Regarding lncRNAs, they also have been involved in neurodegenerative diseases [146].

These ncRNAs are involved in different functions; they act as scaffolds for chromatin modifiers and nuclear paraspeckles, as transcriptional co-regulators, and even as decoys for other RNAs [145]. Dysregulations in lncRNAs can influence any one of these processes, thus contributing to neurodegeneration. lncRNAs associated with disease condition can post-transcriptionally increase gene expression, as it happens with the lncRNA BACE1-antisense whose expression is selectively increased in AD brains and competes with miR-545-5p binding to stabilize BACE1 mRNA. This will finally result in increased expression of BACE1 that contribute to the formation of the toxic Aβ peptides that is a major hallmark for AD [146].
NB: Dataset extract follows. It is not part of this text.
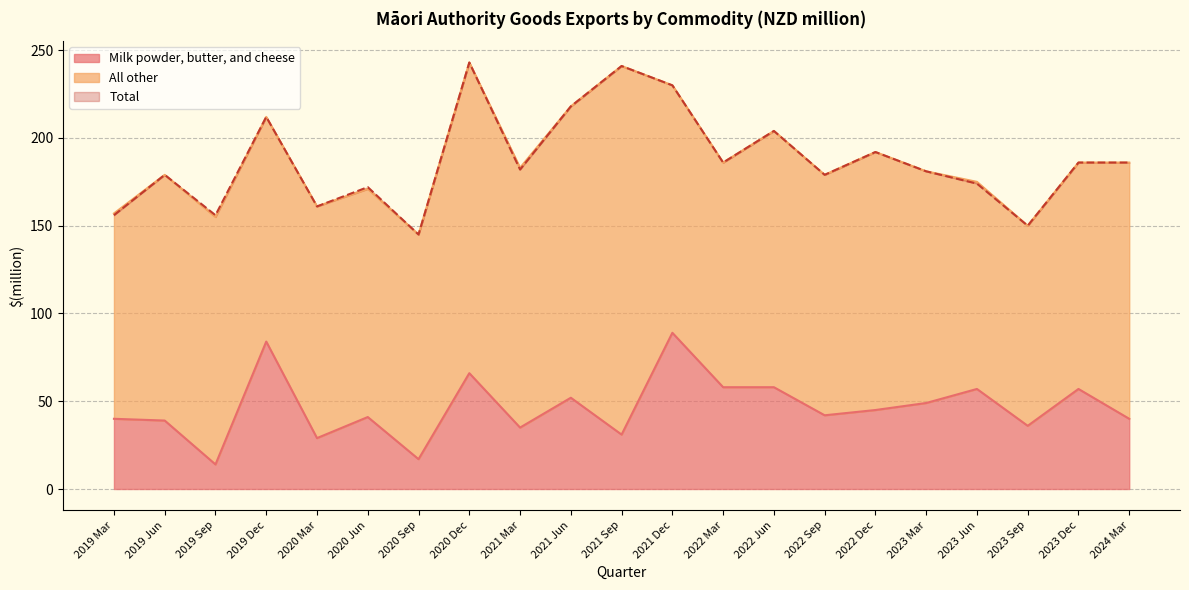

How many lines are shown in the chart?

2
Another lncRNA, BC200, likely plays a role in AD as increased levels were found in specific brain regions mostly affected by AD, such as the Brodmann’s area 9 [147]. MALAT1 and NEAT1 are other two lncRNAs very important for splicing and synapse formation [148, 149].

Chromatin remodeling

In mammalian cells, histone proteins interact with DNA to form chromatin, the packaged form of DNA. Histones are octamer consisting of two copies of each of the four histone proteins: H2A, H2B, H3, and H4. Each histone octamer constitutes in 146 bp of the DNA stand wound around it to make up one nucleosome, which is the basic unit of chromatin. Histone proteins can be modified by post translational changes, including: acetylation, methylation, phosphorylation, ubiquitination, and citrullination. These histone modifications induce changes to the structure of chromatin and thereby affect the accessibility of the DNA strand to transcriptional enzymes, resulting in activation or repression of genes associated with the modified histone [150]. The best-understood histone modification is acetylation, which is mediated by histone acetyltransferases and deacetylases [151]. Acetylation of histones is usually associated with upregulated transcriptional activity of the associated gene, whereas deacetylation of histones to transcriptional silencing [152].

Histone acetylation was found to be largely decreased in the temporal lobe of AD patients compared to controls and in mouse models of AD [153]. Moreover, increased H3 acetylation at the promoter region of the BACE1 gene in AD patients was found [153].

Besides acetylation, different forms of histone methylation exist [154], and may be linked to neurodegenerative diseases.